* [Challenge]: Carry on the passage about the hero's journey, starting right after its final sentence.

* [Extracted text]:
The Monomyth, the timeless, universal story found within all the rich and varied mythologies of humanity. This is the hero's journey, as defined by Joseph Campbell, in his Hero of a Thousand Faces, in which he analyzed the major stages of the voyage, providing a grand synthesis and revealing the unity within humankind's incredible cultural and ethnic diversity.



 
 
master game

In the first stage of the journey, an ordinary citizen suddenly and unexpectedly receives, "the call." This unusually takes the form of an open invitation to embark on an adventurous quest into the unknown. As often as not, the person is quite comfortable with their life and is not particularly motivated to leave it all behind. In addition, society  at large provides us with every reason for staying with the known, for not rocking the boat, for accepting its beliefs as real, for regarding its morals as appropriate, and for seeing its limits as valid.

The call can come in many forms. For some, it appears as a dream or vision, or as a visit from an ancestor or supernatural being who gives instruction or offers new directions. For others, it might come as a new job opportunity on the one hand, or being fired from their present job on the other - the end of a relationship or the beginning of a new one.

Whatever form it takes, the hero is the man or woman who recognizes it for what it is and awakens from the conventional slumber of culture at large. The individual then begins to penetrate the mystery beyond the edges of the known, enabling them to grow beyond the boundaries of the old self.

As this amazing experience deepens. The second part of the journey begins. The state of initiation.
This period inevitably includes tests, trials, and tribulations, one of which usually involves the search for a teacher who can guide the initiate in the right direction. Sometimes the teacher may appear as an internal one, a spirit guide or inner guru. Just as often it may be a teacher in the outer world. A Zen master, Rinpoche, or master shaman. When the teacher if found, the time of discipline and training commences.

[Dataset entries]

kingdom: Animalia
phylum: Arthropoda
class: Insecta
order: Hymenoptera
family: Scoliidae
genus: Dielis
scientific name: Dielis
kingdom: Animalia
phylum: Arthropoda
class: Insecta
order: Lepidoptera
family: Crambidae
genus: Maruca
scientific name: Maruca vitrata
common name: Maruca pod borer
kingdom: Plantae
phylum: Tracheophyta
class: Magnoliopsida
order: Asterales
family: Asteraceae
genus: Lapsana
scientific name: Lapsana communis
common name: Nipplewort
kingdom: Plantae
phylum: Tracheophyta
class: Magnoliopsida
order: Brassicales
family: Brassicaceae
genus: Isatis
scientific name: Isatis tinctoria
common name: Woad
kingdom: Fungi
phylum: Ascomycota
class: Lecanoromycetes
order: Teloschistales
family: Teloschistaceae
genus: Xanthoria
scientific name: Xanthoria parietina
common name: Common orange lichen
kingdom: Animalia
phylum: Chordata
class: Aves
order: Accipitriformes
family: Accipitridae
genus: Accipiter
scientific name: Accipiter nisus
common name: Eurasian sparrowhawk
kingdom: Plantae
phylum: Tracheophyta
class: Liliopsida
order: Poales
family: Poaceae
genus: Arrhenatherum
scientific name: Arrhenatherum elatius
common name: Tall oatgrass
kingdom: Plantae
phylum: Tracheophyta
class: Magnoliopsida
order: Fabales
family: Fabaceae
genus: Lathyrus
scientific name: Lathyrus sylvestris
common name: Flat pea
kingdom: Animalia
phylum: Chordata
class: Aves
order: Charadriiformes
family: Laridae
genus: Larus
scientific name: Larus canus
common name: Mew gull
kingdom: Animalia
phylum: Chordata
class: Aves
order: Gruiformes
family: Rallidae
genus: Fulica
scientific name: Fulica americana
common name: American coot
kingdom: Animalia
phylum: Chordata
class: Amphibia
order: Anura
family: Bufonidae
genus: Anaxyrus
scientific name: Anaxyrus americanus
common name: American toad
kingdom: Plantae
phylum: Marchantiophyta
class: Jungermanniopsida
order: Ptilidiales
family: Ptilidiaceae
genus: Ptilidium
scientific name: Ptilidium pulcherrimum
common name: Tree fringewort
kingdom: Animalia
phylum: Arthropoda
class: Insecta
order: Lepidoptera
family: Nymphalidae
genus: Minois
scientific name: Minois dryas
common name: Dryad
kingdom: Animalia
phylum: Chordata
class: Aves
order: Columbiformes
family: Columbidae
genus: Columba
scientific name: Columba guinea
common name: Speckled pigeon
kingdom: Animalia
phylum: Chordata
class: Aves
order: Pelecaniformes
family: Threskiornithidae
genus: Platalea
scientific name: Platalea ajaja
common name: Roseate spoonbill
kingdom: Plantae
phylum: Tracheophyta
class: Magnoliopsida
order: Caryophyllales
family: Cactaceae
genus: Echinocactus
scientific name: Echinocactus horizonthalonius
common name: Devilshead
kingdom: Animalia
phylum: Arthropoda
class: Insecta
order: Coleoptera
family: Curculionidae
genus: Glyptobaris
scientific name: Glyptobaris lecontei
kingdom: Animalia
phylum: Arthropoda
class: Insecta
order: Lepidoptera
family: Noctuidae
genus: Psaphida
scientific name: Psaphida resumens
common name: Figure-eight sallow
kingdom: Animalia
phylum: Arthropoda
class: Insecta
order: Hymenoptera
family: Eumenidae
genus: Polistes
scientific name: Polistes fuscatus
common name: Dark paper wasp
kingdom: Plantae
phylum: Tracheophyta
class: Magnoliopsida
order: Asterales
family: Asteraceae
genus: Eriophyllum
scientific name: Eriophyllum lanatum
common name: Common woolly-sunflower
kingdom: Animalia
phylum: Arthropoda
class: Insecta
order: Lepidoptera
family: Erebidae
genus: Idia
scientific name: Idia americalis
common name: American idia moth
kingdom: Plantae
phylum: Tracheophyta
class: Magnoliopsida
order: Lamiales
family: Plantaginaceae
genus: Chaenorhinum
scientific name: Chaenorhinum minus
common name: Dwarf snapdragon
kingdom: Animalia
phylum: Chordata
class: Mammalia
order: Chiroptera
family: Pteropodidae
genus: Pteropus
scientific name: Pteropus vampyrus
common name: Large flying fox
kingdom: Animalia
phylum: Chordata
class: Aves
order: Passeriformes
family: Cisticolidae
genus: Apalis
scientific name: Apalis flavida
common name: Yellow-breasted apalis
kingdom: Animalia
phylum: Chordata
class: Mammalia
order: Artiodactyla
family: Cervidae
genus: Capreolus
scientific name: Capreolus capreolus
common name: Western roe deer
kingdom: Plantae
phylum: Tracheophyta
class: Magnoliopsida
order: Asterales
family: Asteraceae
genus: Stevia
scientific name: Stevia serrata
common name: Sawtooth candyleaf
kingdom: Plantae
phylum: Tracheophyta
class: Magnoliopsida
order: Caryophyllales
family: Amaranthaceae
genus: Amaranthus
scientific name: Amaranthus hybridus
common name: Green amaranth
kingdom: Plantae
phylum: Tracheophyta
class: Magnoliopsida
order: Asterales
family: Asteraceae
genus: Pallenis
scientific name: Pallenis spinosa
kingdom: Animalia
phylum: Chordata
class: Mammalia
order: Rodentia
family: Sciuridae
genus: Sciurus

* [Right answer]:
As the test continues, the law of karma has a way of speeding up, and the individual will often experience as increase in their personal problems. There are always failures in the beginning, and  sometimes one's life can unravel in truly spectacular ways, The hero must persevere, proceeding onward, toward the goal Heedless of their own well-being comfort of security, for this is also a time of purification in which certain negative aspects of the self must be faced and thrown off.

With the paying of these debts and the cleansing of the inner self, an additional factor usually enters the dynamic - help from the spirit world. This spiritual assistance provides the hero with supernatural power, protection, and support, and it s then that this individual is able to cross the threshold into the inner worlds where they're granted access to the zone of magnified power, and entrance into the true visionary realms.

Everything changes at this point. Transformed by their initiation and assisted by their guardian spirits, the Hero passes the tests, completes the quest, and achieves breakthroughs of life changing  proportions. The individual is utterly transfigured in the process reemerging with great skills, profound knowledge, and new abilities.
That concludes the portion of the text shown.